WASHINGTON (CN) - The Senate on Saturday voted 65 to 31 to repeal a ban on allowing gay men and lesbians to serve openly in the military. The bill now goes to President Barack Obama's desk for signature.
"It is time to close this chapter in our history," Obama said in a statement Saturday. "By ending 'Don't Ask, Don't Tell,' no longer will our nation be denied the service of thousands of patriotic Americans forced to leave the military, despite years of exemplary performance, because they happen to be gay. And no longer will many thousands more be asked to live a lie in order to serve the country they love.
"As commander-in-chief, I am also absolutely convinced that making this change will only underscore the professionalism of our troops as the best led and best trained fighting force the world has ever known."
Eight Republicans senators - Susan Collins and Olympia Snowe of Maine, Lisa Murkowski of Alaska, Scott Brown of Massachusetts, Mark Kirk of Illinois, George Voinovich of Ohio, Richard Burr of North Carolina and John Ensign of Nevada - voted with Democrats to repeal the measure.
Sen.
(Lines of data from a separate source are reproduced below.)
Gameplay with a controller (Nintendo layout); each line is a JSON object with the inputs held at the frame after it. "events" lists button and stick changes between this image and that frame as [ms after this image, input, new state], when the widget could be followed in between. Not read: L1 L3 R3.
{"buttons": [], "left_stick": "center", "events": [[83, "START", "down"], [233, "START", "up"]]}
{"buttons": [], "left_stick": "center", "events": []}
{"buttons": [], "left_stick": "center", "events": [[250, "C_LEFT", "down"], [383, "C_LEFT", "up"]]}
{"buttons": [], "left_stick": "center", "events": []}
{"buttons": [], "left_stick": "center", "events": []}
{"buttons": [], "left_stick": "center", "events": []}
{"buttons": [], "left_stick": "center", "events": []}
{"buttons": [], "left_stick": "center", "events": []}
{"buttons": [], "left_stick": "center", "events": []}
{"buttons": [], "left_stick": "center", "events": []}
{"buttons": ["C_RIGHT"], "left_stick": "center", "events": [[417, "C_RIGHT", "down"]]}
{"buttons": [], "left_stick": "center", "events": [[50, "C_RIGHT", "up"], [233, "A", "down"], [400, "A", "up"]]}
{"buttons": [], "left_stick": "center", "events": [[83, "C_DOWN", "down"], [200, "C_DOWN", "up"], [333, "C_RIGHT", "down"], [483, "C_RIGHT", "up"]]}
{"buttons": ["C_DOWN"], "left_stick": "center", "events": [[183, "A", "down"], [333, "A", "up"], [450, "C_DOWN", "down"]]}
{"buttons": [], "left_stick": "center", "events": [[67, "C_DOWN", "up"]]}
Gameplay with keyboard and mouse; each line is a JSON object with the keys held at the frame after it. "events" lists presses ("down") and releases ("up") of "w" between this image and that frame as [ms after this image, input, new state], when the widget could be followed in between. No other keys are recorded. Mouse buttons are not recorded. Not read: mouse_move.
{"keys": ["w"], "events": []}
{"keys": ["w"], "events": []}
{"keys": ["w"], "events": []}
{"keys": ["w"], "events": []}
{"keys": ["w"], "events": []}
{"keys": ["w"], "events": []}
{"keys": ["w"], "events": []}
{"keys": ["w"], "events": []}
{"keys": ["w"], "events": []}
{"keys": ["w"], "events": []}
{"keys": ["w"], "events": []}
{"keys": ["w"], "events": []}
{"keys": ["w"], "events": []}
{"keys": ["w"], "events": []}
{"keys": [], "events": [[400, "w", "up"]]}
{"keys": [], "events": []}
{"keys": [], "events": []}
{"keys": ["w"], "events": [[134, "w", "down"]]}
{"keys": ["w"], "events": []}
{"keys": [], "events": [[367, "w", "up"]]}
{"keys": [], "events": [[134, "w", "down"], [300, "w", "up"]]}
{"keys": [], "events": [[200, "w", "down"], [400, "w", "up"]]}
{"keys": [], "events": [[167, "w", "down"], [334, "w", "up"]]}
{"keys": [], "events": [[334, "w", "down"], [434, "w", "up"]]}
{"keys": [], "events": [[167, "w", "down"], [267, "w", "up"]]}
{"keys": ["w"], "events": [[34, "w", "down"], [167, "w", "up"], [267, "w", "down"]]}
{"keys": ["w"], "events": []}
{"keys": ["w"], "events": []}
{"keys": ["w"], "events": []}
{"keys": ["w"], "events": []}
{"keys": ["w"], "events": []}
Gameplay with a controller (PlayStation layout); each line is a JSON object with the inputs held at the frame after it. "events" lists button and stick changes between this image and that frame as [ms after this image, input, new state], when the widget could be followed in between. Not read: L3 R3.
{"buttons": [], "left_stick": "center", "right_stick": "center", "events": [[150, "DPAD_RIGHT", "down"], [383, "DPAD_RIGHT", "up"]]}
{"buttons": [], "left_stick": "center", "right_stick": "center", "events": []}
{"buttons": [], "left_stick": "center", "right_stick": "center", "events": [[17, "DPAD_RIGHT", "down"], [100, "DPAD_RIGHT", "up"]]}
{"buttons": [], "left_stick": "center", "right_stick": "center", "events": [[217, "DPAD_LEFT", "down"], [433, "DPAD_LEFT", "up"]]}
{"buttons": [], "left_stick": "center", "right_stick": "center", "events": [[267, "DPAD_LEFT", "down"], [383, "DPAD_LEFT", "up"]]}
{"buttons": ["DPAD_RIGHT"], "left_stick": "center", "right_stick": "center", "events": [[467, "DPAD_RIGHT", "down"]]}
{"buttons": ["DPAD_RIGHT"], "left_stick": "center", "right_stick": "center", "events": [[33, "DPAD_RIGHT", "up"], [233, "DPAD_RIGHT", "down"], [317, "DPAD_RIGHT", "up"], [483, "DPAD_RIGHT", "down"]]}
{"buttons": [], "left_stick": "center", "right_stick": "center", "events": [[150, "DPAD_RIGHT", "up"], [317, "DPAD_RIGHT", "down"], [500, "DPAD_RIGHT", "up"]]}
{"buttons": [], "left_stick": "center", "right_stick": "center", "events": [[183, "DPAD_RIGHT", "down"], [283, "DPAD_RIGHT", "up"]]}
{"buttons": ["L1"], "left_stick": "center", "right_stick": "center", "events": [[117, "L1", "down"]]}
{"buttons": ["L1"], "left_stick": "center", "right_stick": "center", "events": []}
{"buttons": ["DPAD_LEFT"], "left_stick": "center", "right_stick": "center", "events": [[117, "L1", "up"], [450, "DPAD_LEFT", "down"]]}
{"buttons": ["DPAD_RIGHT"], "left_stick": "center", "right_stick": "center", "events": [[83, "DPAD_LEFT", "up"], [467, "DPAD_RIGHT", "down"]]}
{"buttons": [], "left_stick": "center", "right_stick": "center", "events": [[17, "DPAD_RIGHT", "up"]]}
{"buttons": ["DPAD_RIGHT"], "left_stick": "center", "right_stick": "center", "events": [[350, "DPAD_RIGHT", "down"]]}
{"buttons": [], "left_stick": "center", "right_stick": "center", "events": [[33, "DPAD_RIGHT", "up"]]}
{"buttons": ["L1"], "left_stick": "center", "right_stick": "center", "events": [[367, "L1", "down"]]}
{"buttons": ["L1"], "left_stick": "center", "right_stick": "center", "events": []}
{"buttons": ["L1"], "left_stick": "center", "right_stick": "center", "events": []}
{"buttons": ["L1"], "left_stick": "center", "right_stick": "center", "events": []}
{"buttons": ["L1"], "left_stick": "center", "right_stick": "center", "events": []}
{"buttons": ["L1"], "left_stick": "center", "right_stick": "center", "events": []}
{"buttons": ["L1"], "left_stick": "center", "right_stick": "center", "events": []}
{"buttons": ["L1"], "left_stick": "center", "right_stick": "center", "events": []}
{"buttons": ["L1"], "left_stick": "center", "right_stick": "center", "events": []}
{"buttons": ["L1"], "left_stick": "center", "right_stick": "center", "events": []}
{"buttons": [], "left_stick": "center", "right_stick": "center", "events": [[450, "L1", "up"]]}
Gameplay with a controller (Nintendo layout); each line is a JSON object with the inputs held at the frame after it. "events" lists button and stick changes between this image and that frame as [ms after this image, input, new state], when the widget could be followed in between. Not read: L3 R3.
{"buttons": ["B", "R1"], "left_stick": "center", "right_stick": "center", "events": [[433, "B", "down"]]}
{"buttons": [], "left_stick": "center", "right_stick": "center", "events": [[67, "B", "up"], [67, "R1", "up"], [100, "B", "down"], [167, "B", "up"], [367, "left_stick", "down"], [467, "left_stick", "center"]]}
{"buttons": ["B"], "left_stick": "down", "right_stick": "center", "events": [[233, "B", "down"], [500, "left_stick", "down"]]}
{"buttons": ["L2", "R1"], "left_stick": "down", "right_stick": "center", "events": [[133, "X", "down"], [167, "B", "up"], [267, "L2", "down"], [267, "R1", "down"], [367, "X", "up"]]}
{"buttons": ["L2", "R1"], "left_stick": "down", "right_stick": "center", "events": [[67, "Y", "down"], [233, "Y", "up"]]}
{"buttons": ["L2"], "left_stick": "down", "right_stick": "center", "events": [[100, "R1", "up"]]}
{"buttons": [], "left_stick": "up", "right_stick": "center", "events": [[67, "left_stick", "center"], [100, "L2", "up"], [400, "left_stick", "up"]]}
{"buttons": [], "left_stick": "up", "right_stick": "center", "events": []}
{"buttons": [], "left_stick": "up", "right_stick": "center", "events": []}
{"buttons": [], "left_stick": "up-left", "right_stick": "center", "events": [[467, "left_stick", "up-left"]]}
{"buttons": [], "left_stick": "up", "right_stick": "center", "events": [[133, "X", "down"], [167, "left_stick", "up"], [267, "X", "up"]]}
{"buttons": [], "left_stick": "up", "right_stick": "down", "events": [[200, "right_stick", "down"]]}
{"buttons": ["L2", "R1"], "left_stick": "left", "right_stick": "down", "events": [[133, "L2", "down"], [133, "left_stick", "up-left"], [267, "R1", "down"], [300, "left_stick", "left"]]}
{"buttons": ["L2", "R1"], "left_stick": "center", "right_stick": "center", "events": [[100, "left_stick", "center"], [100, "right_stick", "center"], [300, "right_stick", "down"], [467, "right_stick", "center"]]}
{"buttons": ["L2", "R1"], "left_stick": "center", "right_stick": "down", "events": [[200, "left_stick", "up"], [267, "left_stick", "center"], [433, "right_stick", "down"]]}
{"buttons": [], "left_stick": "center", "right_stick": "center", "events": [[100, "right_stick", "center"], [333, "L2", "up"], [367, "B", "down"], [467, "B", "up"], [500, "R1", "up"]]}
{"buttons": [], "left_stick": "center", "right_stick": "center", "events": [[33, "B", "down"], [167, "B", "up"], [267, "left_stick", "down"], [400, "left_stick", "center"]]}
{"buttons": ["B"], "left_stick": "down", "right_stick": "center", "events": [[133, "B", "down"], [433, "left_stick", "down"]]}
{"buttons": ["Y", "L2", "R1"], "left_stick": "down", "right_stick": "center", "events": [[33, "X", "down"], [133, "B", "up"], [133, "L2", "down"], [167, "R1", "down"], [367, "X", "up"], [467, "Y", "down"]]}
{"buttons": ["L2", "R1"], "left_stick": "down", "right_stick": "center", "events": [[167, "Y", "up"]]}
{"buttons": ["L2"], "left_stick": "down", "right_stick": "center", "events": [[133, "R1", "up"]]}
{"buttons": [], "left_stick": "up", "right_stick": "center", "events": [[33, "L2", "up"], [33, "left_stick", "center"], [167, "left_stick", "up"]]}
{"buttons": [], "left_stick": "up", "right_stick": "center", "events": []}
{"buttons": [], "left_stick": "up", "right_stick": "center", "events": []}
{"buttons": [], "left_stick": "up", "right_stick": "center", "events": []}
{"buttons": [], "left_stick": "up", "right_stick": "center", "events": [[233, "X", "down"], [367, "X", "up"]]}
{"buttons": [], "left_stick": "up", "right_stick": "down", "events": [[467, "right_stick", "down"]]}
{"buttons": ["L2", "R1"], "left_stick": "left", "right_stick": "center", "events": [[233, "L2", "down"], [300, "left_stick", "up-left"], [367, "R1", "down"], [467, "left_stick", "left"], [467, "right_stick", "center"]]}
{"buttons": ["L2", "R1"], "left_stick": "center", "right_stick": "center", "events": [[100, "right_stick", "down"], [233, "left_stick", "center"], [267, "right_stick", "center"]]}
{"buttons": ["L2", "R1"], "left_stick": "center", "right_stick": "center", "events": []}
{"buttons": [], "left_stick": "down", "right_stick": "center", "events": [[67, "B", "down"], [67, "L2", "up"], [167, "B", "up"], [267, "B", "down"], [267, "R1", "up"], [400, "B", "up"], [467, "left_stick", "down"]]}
Joe Lieberman, I-Conn., praised Republicans for joining Democrats in the vote, saying it was not a partisan issue. "It's consistent with the best American values," he said of the repeal.
The House voted 250 to 175 to repeal the ban last Wednesday, after passing a similar measure earlier in the year.
Repealing the ban was one of Obama's top priorities for the lame duck Congress.
The policy, which took effect during the Clinton administration in 1993, forced several thousand gay men and lesbians to leave military service over the course of its 17-year history.
Opponents said repealing the ban during a time of war would be too disruptive to the military.
Senate Majority Leader Harry Reid, D-Nev., addressed opponents in a press conference Saturday. "Some have said this is not the right time to repeal this policy, and they're right," Reid said. "It should have been done yesterday."
The repeal will take effect after Obama, Defense Secretary Robert Gates and Chairman of the Joint Chiefs of Staff Navy Adm. Mike Mullen certify a plan ensuring that the repeal will not impact military readiness or effectiveness, recruiting and retention, and unit cohesion.
The current policy will remain in effect until the new plan is certified.